Iran’s Government Tries To Ram Through Shady ‘Privatization’ Scheme

Iran’s ruler Ali Khamenei (left) and Parliament Speaker Mohammad Bagher Ghalibaf
Iran’s ruler Ali Khamenei (left) and Parliament Speaker Mohammad Bagher Ghalibaf

While Iranians, both officials and ordinary people, are deeply concerned over the regime’s plan to liquidate public assets, the parliament has come to support the move.

During a session on Monday, Parliament Speaker Mohammad Bagher Ghalibaf (Qalibaf) defended the plan that is criticized by many lawmakers who oppose granting immunity to the seven-man team responsible for its implementation.

The Government decided to sell public properties in November 2022 to raise money amid financial crisis and a large budget deficit. Similar past schemes implemented without proper rules and transparency have ended in scandals.

According to reports, the new privatization plan -- approved by the heads of the three powers of the government, President Ebrahim Raisi, Judiciary Chief Gholamhossein Mohseni Ejei and Ghalibaf -- bars critics of disclosing details of transactions and suspends for two years all legislation that might prevent these transactions.

The transactions are going to take place under the supervision of a seven-man team, comprised of Vice President Mohammad Mokhber, Economy Minister Ehsan Khandouzi, Interior Minister Ahmad Vahidi, Roads Minister Mehrdad Bazrpash, Planning and Budget Chief Massoud Mirkazemi, Parliament Speaker’s representative Pejman Pashmchizadeh and a representative to be appointed by the Judiciary Chief. The members of the taskforce are said to have absolute judicial immunity.

Making a paradoxical remark, Ghalibaf said "Immunity does not mean that the members on this board can commit crimes,” and added that “there will definitely be supervision on this board."

The team is headed by Mokhber, who practically runs the administration and is closely linked with the office of the country’s ruler Ali Khamenei. Since the plan does not specify any supervision mechanism and grants legal immunity, it is not clear who will supervise Mokhber.

Pejman Pashmchizadeh (left) and Parliament Speaker Mohammad Bagher Ghalibaf
Pejman Pashmchizadeh (left) and Parliament Speaker Mohammad Bagher Ghalibaf

Without elaborating on his role in the ratification of the measure, Ghalibaf assigned Pashmchizadeh as his representative on the board on Monday. Early in January, Pashmchizadeh did not manage to garner the needed votes for the Supreme Audit Court of Iran. 

Former lawmaker Mohammad Khoshchehreh, an economics professor at Tehran University, criticized the immunity, saying that “influential people can lead the board astray."

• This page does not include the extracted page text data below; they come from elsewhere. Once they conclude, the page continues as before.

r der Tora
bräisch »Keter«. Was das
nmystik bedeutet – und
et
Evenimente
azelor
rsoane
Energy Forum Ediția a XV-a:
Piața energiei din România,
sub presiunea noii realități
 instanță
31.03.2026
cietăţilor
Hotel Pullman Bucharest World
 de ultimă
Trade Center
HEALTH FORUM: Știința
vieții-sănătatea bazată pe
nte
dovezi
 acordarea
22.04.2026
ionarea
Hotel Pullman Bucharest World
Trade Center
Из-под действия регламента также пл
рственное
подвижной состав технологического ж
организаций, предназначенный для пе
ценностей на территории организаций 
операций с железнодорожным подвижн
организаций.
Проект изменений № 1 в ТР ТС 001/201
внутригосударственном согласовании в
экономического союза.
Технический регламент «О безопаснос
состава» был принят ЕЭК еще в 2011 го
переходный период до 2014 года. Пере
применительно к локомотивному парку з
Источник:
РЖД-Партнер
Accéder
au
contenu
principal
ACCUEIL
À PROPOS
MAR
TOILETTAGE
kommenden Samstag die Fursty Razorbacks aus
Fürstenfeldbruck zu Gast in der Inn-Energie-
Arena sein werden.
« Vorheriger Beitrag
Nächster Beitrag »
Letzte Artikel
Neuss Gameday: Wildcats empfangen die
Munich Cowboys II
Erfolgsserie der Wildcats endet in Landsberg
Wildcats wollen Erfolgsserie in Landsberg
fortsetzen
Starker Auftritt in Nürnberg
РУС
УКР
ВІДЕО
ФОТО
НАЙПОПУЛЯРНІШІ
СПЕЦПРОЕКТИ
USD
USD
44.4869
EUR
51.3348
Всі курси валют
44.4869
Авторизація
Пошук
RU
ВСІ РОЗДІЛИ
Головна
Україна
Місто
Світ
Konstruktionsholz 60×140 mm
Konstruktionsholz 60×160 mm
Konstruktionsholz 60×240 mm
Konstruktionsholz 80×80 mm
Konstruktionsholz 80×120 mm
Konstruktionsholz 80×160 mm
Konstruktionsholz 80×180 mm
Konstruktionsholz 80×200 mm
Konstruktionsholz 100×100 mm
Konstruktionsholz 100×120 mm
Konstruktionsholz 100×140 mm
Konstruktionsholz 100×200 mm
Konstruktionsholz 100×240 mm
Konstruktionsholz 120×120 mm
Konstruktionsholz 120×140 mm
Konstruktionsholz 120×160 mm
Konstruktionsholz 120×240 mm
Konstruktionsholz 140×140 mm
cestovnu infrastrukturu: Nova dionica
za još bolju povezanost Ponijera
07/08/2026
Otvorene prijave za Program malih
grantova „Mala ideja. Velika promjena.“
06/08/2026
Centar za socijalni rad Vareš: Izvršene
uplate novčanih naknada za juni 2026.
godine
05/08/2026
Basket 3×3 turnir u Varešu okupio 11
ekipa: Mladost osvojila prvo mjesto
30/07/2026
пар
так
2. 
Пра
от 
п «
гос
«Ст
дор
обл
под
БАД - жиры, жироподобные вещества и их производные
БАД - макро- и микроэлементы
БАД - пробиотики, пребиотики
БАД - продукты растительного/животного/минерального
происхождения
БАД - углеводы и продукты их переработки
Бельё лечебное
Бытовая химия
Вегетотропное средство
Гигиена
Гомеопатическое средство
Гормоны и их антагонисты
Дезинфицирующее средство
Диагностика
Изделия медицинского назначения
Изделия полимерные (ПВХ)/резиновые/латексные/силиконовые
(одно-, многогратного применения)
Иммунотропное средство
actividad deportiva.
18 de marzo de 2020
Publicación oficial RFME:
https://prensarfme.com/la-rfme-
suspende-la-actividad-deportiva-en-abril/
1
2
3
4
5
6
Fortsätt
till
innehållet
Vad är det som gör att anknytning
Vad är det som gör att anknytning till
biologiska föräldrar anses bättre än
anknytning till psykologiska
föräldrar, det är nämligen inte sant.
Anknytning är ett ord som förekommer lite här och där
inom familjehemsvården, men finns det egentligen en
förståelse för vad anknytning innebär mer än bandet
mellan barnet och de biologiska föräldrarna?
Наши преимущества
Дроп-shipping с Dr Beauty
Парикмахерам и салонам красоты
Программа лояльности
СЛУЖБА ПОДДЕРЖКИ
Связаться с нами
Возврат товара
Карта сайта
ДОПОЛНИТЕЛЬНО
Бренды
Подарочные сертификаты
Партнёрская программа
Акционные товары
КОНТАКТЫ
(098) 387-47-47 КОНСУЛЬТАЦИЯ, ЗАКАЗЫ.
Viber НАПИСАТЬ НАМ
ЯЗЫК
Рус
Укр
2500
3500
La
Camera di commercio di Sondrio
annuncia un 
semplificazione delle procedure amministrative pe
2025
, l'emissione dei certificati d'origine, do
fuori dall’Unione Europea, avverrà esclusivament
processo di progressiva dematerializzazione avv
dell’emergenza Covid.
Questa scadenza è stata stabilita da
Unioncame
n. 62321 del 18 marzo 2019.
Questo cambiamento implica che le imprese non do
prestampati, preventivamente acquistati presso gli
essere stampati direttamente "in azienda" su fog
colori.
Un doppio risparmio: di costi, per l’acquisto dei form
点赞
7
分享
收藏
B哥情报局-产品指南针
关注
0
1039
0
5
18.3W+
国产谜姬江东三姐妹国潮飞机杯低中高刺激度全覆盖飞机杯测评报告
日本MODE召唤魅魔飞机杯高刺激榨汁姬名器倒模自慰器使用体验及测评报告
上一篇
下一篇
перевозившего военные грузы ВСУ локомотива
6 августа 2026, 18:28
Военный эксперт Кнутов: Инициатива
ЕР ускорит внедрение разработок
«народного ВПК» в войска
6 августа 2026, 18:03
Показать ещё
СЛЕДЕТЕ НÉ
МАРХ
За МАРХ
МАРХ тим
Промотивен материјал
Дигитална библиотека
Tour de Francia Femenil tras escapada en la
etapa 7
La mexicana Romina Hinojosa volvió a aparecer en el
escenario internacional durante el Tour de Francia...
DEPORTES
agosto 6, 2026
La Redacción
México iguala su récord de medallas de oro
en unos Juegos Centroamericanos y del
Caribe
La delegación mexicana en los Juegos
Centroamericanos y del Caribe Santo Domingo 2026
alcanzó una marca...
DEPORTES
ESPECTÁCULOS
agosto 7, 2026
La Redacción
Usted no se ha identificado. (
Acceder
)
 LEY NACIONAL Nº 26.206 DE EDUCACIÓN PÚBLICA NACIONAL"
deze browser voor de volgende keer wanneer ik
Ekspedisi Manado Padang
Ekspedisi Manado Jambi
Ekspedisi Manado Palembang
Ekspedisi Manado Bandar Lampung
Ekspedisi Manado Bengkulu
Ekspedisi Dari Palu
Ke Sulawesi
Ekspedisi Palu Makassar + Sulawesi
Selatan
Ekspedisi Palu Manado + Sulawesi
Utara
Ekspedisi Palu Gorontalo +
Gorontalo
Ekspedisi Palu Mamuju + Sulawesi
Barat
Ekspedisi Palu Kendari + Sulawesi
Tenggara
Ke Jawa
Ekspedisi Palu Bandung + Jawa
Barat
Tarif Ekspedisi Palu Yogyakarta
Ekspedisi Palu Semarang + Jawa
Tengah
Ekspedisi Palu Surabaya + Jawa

Denouncing the plan, Iranian investigative journalist and historian Hossein Dehbashi quipped that the plan can be described as “the distribution of the spoils” of war. 

On Sunday, hardliner politician Ahmad Tavakkoli rebuked the plan to liquidate public assets with no supervision or a clear process in a letter addressed to the heads of the three government branches. Himself a regime insider and a member of the Expediency Discernment Council, Tavakkoli noted that the measure is in obvious violation of the country’s constitution. He argued that this manner of running the government is similar to the behavior of a drug addict who cannot afford to buy his drugs and decides to sell off its belongings to support his addiction.

"At the beginning of the addiction, the addict spends his income on buying drugs, but after the income is not enough, he starts selling his properties and furniture,” Tavakokoli did not mince his words.

Many former officials and the media have expressed deep concerns over the plan. Mohammad Reza Salehi, a logistics chief of former President Hassan Rouhani’s office, in a speech at a meeting of former officials earlier this month argued that the so-called privatization would give rise to massive corruption, degenerate the regime from within and eventually cause its collapse.

Reza Gheibi, an economic journalist, told Iran International that the liquidation of assets would not help the government to overcome the economic crisis it is grappling with. “In the best-case scenario, it may balance some of the budget deficit,” he said, adding that transferring these assets to individuals and entities connected with Khamenei’s office, who would be the likely beneficiaries, would give them control over the economy.

In a tweet last Wednesday (February 1), Iran's exiled prince, Reza Pahlavi, accused Khamenei of plundering the country’s national wealth “greedily” with the so-called privatization plan. “Plunderers should be aware that legal immunity will not help them, and the plundered assets of the Iranian nation should [one day] be restored to the treasury of the nation,” he wrote.

The shady privatization plan, which is promulgated to improve generation of wealth and production in Iran, has been met with a lot of skepticism by the public, who have seen corrupt “privatization” in the past 15 years, when state properties were sold at ridiculously low prices to well-connected individuals.

The clerical regime – struggling with domestic unrest and grappling with rising inflation on the backdrop of global isolation – is in desperate need of money. People are terrified that the plan is the Islamic Republic’s last-ditch effort to liquidate public assets to keep itself afloat.